Fußball-Trainer Bernd Stange ist wegen seines Engagements als Trainer der irakischen Nationalmannschaft öffentlich scharf attackiert worden. In der "Kerner-Show" des Zweiten Deutschen Fernsehens (ZDF) beschuldigte der deutsche Exil-Iraker Namo Aziz am Dienstag den einstigen DDR-Auswahltrainer der Komplizenschaft mit dem Diktator Saddam Hussein.

Bernd Stange Foto: dpa

Bernd Stange Foto: dpa

HB/dpa BERLIN. "Sie sind ein Teil der irakischen Propaganda. An dem Geld, das Sie bekommen, klebt das Blut von irakischen Kindern", sagte der promovierte Islam-Wissenschaftler und Journalist dem gleichfalls in der Sendung anwesenden Stange, der den Irak nach Empfehlung des Auswärtigen Amtes wegen der drohenden Kriegsgefahr am vergangenen Freitag verlassen hatte. "Jeder Iraker weiß, dass Sie mit Saddams Sohn Udai zusammenarbeiten. Ihre Tage mit Saddam sind gezählt", sagte Aziz, der sein Heimatland 1981 verlassen hatte.

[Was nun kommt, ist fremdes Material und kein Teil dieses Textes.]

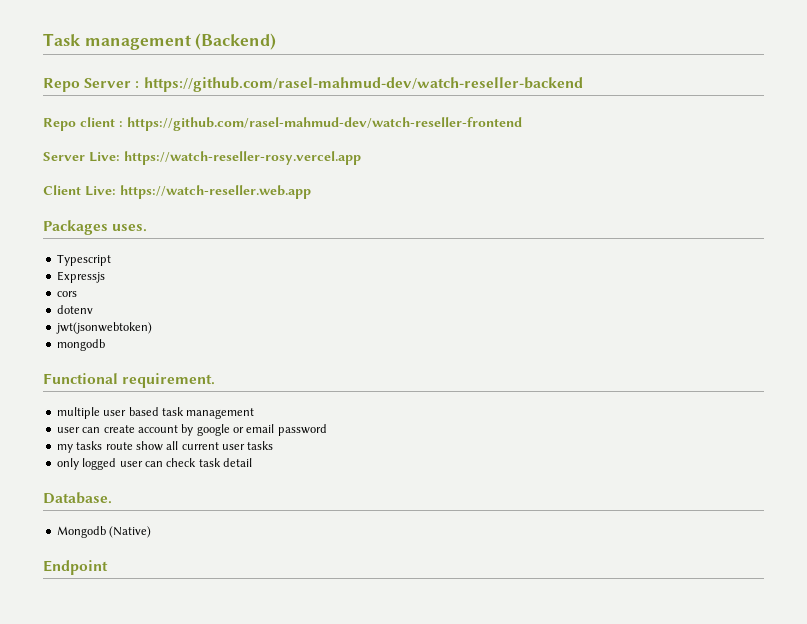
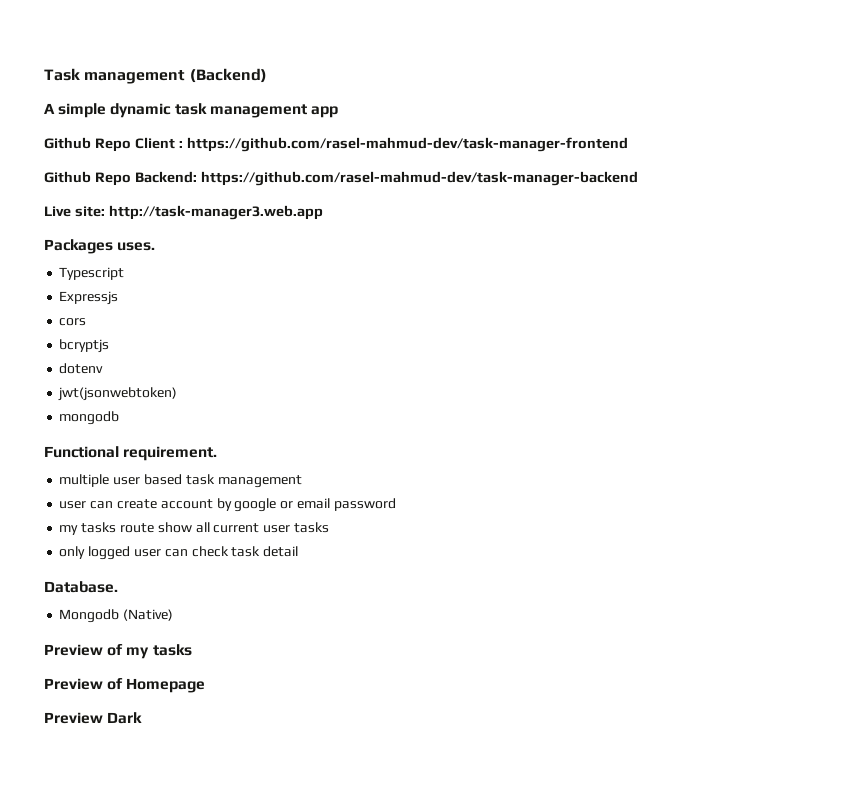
[43,77,583,92] [43,117,522,131] [43,151,361,165] [43,185,311,199] Repo Server : https://github.com/rasel-mahmud-dev/watch-reseller-backend // Repo client : https://github.com/rasel-mahmud-dev/watch-reseller-frontend // Server Live: https://watch-reseller-rosy.vercel.app // Client Live: https://watch-reseller.web.app -> [44,103,338,118] [44,137,628,152] [44,171,638,186] [44,205,323,220] A simple dynamic task management app // Github Repo Client : https://github.com/rasel-mahmud-dev/task-manager-frontend // Github Repo Backend: https://github.com/rasel-mahmud-dev/task-manager-backend // Live site: http://task-manager3.web.app
(77, 294) none -> [59,339,110,353] // bcryptjs
[43,560,108,575] Endpoint -> [44,644,192,659] [44,678,206,693] [44,712,143,724] Preview of my tasks // Preview of Homepage // Preview Dark

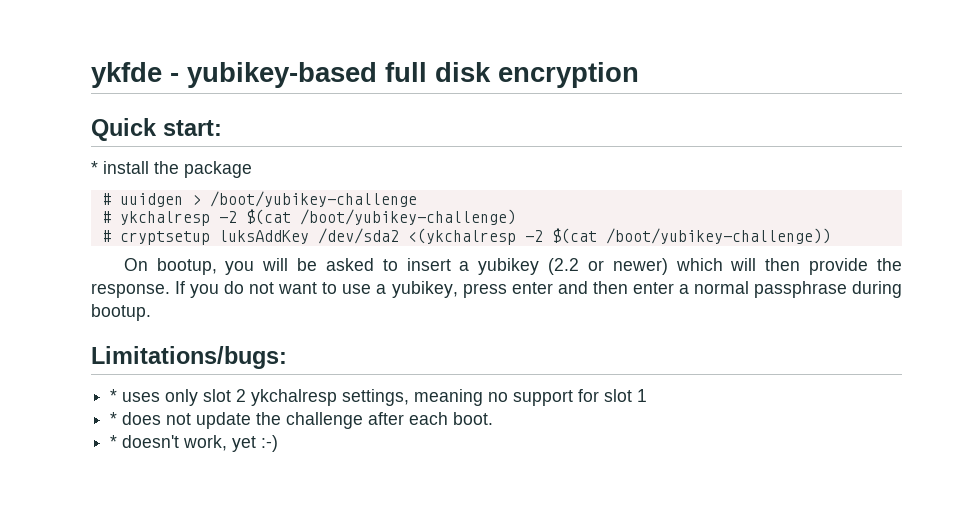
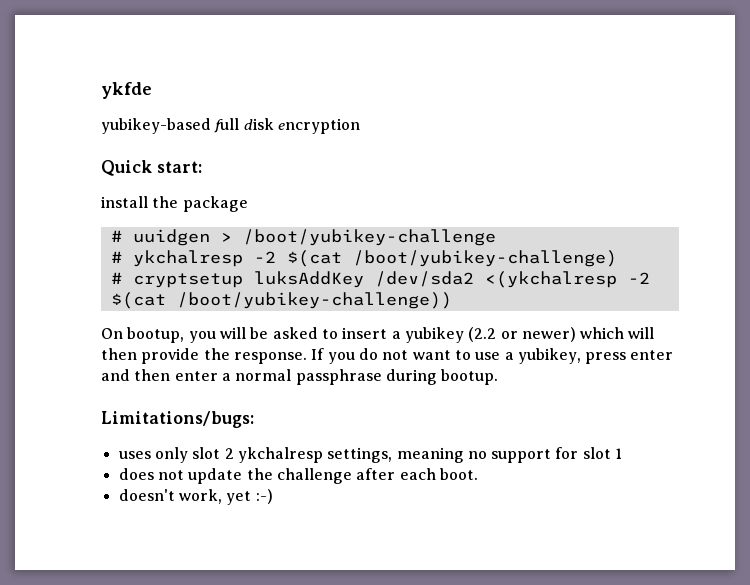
[170,73,179,82] - -> (152, 90) //
[91,161,98,174] * -> (202, 167) none
[110,389,118,402] * -> (254, 419) none
[110,412,118,425] * -> (623, 453) none
[110,435,118,448] * -> (478, 474) none

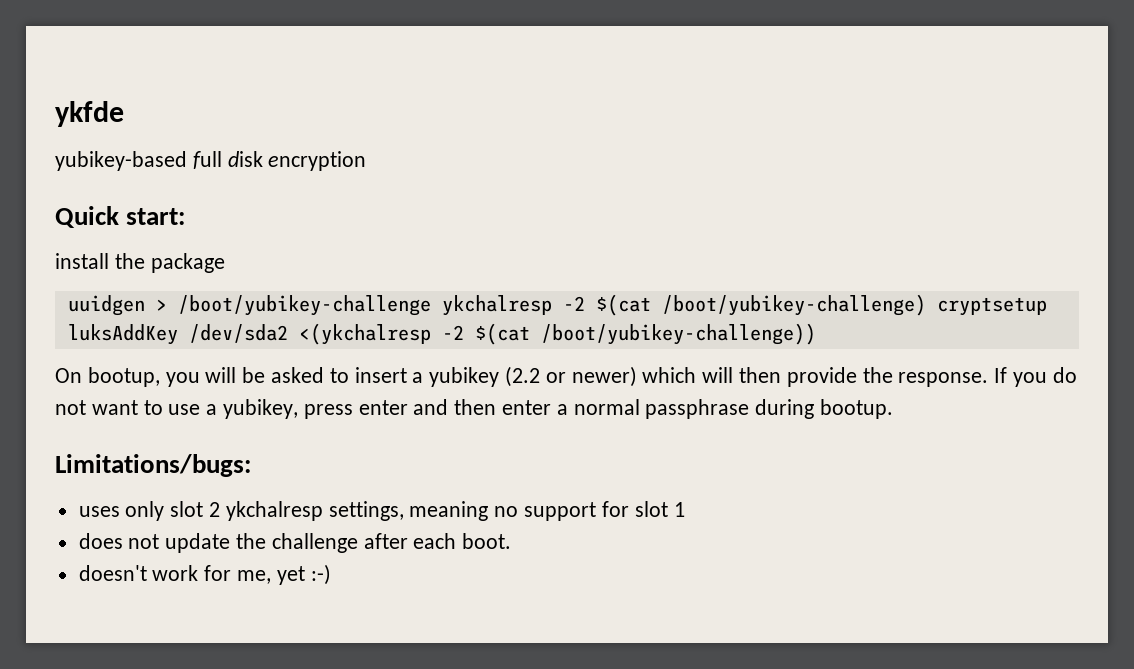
[110,230,122,242] # -> (225, 263) none
[110,251,122,263] // # -> (431, 305) none
[110,272,122,284] // # -> (926, 305) none
[178,489,222,504] work, -> [152,565,272,584] work for me,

"Ich habe niemanden aus der Regierung kennen gelernt", sagte Stange. Er habe auch "keine Geschäfte" mit dem als besonders skrupellos geltenden Saddam-Sohn und führenden Sportfunktionär Udai gemacht. "Sport und Politik müssen getrennt werden - das habe ich aus der DDR-Zeit gelernt", erwiderte Stange, der sich gegen die Aziz- Vorwürfe verwahrte. Seine Vertragsunterschrift als irakischer Nationaltrainer mit der Zielsetzung Olympische Spiele 2004 und Weltmeisterschaft 2006 habe er "noch keine Stunde bereut".